## [Task to carry out]
A complete response lists each line of the data below that includes the word "middle".

## [The records]

--- START ---

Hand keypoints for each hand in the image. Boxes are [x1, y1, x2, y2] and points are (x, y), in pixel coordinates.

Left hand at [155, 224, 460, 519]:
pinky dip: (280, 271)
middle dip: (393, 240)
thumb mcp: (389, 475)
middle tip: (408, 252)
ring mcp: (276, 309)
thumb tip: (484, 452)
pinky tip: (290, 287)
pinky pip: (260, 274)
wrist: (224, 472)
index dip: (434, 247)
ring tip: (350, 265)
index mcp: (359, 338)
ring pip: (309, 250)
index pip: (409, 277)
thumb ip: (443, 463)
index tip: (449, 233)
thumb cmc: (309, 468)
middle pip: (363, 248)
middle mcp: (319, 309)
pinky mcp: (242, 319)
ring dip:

--- END ---
--- START ---

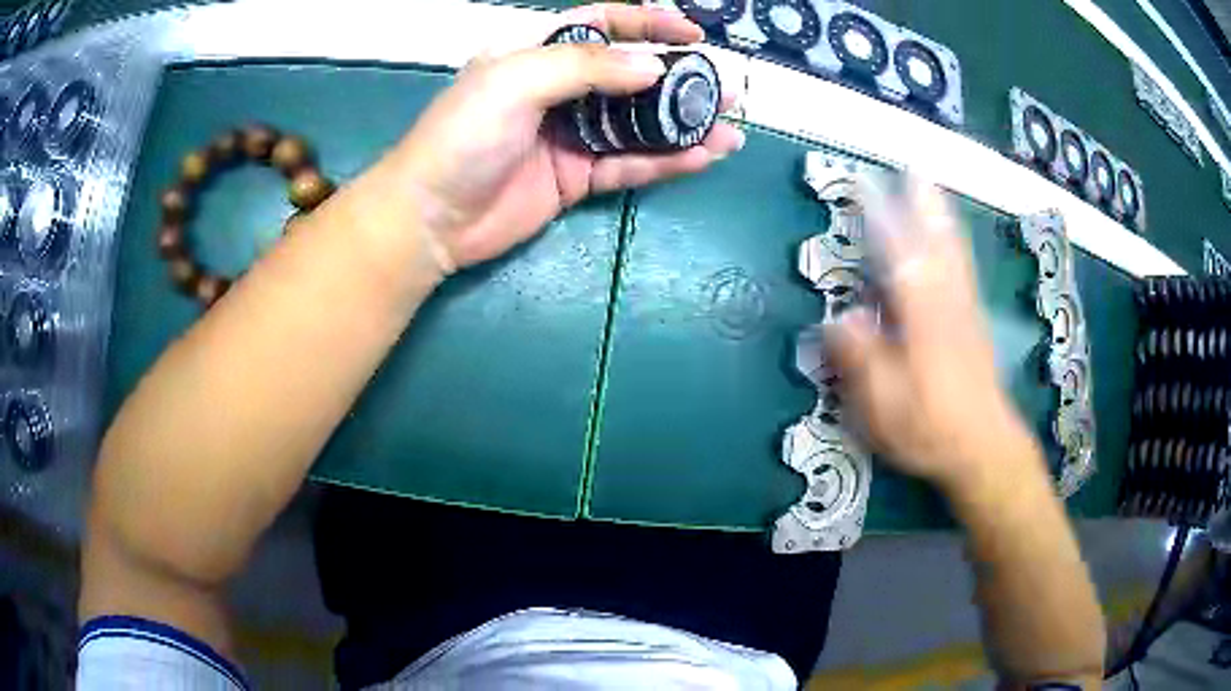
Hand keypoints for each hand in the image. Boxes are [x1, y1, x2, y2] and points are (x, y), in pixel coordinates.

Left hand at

--- END ---

## [Answer to this exercise]
middle dip: (393, 240)
middle tip: (408, 252)
middle pip: (363, 248)
middle mcp: (319, 309)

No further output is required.